Some of the artwork is also quite spectacular and can look truly amazing. Even though some professions still consider a tattoo inappropriate, this is not usually a disqualifying feature either if it can be covered during working hours.

We’ve come a long way.

What I do feel is lacking however in this new trend is background information. With every passing day more tattoo parlours are opening and more people expose themselves to invasive needles to decorate their bodies, even if it’s just a four-leaf clover on an ankle, without really thinking about what they’re doing.

There is very little information about the actual process and the mishaps of having a tattoo in the media, with the exception of the recent headline about a man who actually died after swimming with a new tattoo.

The swimmer who died did have a liver condition, which left him more susceptible, but the instigator of his demise was the flesh-eating bacteria from the water attacking his open wounds!

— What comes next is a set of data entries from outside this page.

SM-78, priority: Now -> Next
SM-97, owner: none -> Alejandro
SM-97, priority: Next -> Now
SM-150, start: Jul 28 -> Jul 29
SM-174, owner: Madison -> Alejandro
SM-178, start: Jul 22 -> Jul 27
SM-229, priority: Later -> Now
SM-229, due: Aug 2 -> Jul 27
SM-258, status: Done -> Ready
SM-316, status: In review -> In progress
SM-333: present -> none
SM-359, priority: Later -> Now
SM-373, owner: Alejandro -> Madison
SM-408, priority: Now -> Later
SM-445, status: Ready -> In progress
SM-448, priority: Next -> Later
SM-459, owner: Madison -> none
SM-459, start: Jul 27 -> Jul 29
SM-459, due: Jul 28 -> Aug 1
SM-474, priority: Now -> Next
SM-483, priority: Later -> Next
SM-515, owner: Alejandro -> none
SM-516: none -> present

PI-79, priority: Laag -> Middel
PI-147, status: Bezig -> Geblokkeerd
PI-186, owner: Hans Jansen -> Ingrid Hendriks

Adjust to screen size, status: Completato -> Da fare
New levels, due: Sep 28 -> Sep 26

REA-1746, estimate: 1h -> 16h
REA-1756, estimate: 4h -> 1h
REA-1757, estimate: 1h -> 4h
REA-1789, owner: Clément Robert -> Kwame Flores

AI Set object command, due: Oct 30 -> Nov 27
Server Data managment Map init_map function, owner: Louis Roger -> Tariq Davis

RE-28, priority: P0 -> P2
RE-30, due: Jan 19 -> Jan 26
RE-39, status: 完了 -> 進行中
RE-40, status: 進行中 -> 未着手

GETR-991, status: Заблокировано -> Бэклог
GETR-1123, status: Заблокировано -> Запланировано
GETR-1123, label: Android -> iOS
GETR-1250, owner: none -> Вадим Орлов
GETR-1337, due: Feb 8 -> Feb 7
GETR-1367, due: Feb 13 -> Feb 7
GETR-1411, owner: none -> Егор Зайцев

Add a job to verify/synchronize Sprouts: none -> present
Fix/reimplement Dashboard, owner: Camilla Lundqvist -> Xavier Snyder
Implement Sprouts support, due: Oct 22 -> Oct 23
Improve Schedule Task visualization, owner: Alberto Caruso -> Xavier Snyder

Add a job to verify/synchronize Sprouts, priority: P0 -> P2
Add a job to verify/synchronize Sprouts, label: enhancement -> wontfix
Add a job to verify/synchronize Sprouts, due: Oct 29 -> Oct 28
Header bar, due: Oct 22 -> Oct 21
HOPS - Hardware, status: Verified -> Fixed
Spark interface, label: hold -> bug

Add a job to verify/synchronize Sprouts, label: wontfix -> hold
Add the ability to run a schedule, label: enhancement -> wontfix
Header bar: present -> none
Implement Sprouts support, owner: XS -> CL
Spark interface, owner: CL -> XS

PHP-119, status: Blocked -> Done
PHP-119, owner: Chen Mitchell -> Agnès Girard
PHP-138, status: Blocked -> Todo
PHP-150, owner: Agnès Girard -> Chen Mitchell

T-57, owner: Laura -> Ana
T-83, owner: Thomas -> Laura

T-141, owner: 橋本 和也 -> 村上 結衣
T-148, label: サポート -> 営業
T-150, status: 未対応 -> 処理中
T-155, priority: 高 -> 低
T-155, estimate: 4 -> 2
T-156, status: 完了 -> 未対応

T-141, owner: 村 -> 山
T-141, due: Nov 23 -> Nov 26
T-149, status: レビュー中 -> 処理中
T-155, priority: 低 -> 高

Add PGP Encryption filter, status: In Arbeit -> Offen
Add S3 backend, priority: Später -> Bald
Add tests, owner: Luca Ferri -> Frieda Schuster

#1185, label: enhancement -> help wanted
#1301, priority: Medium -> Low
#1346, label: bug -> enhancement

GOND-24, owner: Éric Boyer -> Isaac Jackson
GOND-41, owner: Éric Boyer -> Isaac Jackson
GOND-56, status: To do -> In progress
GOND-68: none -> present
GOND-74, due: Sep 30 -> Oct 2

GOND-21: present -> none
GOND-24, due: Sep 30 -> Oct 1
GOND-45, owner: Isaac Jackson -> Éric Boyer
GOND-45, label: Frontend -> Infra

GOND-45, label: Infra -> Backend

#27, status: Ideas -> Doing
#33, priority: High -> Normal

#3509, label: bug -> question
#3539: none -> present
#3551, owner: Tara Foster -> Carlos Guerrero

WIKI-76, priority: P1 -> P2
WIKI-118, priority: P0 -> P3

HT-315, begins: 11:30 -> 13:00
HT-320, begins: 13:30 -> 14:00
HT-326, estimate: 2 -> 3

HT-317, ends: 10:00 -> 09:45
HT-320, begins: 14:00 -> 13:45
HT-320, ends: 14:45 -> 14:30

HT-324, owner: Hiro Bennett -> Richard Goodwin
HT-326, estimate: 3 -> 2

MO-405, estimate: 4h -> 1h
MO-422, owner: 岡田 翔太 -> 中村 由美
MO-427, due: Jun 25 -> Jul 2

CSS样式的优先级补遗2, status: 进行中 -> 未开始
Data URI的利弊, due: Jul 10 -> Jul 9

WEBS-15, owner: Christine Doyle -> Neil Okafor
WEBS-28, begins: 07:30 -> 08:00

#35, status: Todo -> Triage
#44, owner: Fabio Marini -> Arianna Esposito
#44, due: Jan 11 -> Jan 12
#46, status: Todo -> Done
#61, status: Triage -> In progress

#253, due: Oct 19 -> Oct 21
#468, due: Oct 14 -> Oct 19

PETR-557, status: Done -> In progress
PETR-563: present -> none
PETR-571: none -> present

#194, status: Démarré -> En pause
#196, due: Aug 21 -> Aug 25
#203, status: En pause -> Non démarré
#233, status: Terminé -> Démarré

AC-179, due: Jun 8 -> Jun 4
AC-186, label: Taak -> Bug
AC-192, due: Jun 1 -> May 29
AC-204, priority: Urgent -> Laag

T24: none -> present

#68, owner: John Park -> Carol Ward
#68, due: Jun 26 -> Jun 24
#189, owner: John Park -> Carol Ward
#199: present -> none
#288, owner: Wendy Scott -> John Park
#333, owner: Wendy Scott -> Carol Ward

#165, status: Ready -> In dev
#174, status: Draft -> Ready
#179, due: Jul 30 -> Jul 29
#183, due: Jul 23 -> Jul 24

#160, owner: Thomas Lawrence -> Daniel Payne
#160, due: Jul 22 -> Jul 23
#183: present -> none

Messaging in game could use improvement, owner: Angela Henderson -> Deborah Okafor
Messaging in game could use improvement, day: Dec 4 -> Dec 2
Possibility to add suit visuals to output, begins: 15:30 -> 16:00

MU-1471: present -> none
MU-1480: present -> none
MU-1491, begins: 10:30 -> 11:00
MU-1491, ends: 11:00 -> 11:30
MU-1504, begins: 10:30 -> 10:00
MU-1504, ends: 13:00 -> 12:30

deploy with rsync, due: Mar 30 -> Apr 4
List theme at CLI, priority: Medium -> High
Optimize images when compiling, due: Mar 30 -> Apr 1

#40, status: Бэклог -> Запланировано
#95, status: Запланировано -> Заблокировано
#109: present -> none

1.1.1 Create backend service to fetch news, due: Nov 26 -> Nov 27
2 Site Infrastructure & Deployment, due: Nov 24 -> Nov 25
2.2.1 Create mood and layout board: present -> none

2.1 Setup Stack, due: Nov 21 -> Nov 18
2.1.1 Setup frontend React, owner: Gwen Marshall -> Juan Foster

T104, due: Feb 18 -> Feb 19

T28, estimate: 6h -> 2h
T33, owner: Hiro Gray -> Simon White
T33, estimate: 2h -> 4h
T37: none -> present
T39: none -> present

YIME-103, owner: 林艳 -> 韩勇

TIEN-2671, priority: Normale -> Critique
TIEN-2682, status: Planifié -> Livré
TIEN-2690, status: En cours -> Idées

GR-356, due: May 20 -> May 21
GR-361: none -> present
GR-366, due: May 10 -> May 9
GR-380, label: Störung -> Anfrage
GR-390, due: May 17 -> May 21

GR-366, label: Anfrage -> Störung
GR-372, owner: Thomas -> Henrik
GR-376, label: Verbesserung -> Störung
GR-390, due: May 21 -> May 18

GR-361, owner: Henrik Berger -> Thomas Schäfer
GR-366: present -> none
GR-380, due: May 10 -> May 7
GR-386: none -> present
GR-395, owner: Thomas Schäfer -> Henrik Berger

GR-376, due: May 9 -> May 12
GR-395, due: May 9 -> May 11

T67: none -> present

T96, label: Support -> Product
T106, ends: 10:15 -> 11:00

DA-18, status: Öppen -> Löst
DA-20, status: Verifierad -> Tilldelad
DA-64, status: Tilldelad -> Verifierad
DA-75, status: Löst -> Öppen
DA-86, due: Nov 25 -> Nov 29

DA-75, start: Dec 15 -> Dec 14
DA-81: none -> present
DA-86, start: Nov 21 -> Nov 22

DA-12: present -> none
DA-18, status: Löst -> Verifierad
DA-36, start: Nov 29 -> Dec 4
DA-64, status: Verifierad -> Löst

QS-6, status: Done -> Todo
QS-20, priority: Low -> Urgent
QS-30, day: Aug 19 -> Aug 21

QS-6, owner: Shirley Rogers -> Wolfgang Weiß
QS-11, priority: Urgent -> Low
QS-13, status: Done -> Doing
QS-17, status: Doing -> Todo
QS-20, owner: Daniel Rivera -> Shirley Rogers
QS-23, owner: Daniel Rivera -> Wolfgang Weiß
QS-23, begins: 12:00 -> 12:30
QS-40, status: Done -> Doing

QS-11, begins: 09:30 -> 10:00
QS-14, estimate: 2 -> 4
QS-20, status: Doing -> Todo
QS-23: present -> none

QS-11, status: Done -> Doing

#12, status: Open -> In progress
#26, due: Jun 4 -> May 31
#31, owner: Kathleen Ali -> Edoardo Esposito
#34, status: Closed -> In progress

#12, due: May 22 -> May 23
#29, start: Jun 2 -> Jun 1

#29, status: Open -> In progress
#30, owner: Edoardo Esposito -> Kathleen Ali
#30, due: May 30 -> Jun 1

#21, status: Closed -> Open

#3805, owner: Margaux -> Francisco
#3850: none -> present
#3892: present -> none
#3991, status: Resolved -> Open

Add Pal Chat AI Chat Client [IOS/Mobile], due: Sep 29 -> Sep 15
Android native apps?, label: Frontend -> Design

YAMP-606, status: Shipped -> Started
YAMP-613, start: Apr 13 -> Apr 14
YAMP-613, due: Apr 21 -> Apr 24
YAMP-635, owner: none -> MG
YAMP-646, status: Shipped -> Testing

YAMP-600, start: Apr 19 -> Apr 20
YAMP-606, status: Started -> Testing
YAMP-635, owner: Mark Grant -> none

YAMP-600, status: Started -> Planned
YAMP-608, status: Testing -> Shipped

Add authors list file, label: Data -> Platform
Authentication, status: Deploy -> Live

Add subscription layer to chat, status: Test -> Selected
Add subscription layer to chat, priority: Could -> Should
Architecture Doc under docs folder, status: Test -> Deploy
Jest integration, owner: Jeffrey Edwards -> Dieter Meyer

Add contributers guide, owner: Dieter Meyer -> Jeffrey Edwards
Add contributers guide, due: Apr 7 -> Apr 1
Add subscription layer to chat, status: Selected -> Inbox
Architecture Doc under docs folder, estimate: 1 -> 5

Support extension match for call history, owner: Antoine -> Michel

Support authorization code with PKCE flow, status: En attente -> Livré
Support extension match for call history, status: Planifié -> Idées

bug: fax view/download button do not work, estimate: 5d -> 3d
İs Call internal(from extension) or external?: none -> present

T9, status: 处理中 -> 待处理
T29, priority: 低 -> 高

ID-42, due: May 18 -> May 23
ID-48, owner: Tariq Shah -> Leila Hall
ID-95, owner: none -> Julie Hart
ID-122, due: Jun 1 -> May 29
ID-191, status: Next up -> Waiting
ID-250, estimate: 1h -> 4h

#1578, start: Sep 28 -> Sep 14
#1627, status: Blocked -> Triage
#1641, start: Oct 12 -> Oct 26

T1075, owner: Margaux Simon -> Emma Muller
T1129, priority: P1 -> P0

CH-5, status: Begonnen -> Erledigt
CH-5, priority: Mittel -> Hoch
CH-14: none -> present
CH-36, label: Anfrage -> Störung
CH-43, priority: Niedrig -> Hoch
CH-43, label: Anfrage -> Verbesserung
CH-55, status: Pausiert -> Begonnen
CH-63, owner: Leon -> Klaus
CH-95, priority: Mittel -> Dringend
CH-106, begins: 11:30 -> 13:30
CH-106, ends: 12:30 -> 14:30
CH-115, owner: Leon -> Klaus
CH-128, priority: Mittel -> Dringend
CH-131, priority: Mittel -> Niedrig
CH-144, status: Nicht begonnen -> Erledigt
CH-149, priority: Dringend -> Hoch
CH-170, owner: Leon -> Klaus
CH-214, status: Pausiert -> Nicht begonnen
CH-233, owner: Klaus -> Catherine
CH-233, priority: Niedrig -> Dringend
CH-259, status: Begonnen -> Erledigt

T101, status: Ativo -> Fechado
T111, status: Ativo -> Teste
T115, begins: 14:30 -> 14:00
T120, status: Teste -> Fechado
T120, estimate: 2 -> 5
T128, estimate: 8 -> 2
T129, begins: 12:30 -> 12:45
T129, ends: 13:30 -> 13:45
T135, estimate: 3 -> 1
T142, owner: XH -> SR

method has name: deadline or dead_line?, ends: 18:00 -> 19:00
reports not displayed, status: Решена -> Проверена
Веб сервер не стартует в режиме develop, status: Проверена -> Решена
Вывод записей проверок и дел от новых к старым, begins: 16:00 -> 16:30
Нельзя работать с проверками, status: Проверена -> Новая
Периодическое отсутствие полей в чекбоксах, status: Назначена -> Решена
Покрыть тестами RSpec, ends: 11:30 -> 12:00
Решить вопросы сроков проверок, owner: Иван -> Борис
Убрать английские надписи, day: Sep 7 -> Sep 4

Getting a tattoo is an invasive procedure. It can take days or several weeks for the lacerations to heal so perhaps getting a tattoo whilst on holiday is not such a good idea, however tempting it may be at the time.

Sunbathing is also ill advised. What is advisable though is not only to make sure that the artist is good enough to display on your body for a life-time, but that you have all the facts and how they relate to your personal situation beforehand.

We wouldn’t want any more people to die from the dye just because they didn’t also think to look at the big picture.